Exercise — Would you please copy every line from the records that contains the word "github"?

Recorded information —
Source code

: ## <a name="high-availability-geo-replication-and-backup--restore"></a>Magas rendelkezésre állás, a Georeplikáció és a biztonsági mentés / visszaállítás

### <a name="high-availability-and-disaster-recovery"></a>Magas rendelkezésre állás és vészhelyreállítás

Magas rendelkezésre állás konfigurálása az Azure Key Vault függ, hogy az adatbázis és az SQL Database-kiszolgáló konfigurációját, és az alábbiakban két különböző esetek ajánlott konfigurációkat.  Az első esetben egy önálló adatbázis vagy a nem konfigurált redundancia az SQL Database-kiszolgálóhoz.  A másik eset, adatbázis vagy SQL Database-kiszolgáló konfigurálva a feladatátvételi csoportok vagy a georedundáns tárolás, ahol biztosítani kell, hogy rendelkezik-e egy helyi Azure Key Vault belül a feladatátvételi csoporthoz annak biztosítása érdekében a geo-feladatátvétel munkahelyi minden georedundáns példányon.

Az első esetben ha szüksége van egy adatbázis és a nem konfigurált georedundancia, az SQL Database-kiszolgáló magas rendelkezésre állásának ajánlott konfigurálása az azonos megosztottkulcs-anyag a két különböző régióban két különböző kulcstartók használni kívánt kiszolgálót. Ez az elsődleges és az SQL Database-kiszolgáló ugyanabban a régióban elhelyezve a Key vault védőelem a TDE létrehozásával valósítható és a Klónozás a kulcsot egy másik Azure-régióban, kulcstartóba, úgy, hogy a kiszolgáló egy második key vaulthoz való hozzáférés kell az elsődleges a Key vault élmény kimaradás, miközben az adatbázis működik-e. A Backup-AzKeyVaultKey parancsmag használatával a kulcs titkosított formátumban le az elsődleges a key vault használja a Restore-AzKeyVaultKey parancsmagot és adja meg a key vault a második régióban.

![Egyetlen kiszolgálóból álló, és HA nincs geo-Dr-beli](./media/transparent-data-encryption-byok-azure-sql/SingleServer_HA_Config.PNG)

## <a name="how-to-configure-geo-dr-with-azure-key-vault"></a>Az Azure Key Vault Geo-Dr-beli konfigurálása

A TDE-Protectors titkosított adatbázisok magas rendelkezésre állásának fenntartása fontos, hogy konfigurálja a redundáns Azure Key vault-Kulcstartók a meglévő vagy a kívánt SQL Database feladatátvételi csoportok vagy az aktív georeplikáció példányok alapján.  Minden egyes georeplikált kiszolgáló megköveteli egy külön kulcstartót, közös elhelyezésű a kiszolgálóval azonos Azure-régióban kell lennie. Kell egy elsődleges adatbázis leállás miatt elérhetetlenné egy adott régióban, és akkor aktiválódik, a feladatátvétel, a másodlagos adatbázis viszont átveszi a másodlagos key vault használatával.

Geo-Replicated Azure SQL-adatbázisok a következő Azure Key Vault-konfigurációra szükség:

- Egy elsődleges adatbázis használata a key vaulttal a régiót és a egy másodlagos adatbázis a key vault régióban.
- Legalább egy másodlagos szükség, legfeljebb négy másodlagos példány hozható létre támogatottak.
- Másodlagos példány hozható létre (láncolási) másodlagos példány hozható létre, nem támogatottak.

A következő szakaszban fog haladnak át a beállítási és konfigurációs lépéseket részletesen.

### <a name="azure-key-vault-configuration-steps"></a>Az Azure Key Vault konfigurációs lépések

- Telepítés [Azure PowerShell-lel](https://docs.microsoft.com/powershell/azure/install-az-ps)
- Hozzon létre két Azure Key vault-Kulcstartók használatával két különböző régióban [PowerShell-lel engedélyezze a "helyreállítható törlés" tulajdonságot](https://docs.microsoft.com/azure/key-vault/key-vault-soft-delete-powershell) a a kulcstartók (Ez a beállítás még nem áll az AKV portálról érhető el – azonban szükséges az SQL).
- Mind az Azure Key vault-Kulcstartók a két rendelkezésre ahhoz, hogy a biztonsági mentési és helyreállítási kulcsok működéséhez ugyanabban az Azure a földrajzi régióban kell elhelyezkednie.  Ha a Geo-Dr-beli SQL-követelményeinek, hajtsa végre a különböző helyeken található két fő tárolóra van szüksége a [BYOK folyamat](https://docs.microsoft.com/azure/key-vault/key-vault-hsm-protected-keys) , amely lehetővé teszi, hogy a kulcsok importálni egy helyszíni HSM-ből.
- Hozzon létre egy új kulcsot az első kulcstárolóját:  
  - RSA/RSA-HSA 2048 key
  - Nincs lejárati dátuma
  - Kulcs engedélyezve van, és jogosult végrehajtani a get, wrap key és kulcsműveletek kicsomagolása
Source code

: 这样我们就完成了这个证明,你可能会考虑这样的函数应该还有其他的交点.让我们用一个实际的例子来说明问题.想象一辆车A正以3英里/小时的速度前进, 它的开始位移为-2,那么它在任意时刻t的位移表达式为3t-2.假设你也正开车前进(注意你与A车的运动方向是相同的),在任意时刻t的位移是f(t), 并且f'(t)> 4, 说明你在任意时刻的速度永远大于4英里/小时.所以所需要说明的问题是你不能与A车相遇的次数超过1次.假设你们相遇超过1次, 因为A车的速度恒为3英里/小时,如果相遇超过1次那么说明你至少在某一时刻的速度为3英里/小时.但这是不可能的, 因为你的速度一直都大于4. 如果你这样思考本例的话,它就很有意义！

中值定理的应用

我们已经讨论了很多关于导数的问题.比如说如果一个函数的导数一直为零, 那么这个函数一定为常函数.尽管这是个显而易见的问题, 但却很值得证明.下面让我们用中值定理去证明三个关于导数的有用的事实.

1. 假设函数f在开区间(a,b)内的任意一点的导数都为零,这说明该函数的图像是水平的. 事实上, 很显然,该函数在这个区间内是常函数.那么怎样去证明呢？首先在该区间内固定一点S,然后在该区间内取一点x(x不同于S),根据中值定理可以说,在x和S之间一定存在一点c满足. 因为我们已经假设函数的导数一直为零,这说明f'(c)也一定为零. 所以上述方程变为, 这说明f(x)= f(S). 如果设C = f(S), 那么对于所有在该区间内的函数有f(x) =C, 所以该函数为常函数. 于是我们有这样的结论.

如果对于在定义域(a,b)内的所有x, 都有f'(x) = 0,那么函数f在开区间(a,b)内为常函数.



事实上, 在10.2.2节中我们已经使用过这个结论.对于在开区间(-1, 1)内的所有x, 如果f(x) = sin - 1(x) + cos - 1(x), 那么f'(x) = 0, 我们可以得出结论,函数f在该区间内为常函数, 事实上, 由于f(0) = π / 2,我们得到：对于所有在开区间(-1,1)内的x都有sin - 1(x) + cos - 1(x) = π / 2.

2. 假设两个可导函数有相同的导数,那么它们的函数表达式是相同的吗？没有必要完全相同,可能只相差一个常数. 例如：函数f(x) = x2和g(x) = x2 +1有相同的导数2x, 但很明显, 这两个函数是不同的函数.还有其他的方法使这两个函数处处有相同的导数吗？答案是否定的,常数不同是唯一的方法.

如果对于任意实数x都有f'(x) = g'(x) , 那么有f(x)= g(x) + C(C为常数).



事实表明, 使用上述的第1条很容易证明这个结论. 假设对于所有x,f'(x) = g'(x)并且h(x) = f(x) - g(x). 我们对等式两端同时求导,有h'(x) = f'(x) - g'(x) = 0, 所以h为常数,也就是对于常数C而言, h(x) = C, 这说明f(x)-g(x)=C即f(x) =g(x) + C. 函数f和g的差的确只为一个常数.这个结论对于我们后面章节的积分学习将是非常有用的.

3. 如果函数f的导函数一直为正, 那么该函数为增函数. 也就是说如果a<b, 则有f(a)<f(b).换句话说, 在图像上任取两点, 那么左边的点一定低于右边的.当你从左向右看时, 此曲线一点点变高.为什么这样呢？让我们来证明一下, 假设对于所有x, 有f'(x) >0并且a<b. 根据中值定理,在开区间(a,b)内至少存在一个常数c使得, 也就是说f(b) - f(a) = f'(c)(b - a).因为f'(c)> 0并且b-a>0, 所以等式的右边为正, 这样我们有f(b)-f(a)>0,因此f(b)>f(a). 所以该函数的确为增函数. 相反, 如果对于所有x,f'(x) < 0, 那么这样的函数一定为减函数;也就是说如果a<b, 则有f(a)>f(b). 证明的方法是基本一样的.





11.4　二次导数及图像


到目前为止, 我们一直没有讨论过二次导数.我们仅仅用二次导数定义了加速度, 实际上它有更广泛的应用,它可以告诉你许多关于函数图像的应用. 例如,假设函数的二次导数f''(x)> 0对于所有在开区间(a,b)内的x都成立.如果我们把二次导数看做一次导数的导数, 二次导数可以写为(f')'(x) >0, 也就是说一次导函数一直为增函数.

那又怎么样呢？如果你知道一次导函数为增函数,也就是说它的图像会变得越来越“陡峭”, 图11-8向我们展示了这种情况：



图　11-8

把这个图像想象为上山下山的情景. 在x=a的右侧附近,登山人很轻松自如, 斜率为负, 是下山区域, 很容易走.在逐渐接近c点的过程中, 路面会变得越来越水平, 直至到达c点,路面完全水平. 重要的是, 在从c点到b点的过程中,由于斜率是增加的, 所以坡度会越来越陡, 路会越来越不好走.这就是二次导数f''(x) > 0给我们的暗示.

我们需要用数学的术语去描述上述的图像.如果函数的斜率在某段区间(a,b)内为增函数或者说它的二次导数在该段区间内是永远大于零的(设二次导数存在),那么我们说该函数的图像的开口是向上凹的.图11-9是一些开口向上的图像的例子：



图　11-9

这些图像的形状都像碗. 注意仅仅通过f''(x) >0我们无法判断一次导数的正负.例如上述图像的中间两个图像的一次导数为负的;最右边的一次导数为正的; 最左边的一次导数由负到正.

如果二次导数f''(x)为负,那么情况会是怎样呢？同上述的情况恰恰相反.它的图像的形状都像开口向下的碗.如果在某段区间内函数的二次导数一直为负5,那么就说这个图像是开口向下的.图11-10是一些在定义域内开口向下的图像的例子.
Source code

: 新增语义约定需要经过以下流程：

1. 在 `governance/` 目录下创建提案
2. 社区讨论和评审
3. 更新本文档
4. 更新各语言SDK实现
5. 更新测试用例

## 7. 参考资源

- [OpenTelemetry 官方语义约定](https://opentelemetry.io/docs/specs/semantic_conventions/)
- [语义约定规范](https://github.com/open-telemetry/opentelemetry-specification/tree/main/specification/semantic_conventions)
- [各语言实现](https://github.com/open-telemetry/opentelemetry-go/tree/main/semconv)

Exercise solution —
- [语义约定规范](https://github.com/open-telemetry/opentelemetry-specification/tree/main/specification/semantic_conventions)
- [各语言实现](https://github.com/open-telemetry/opentelemetry-go/tree/main/semconv)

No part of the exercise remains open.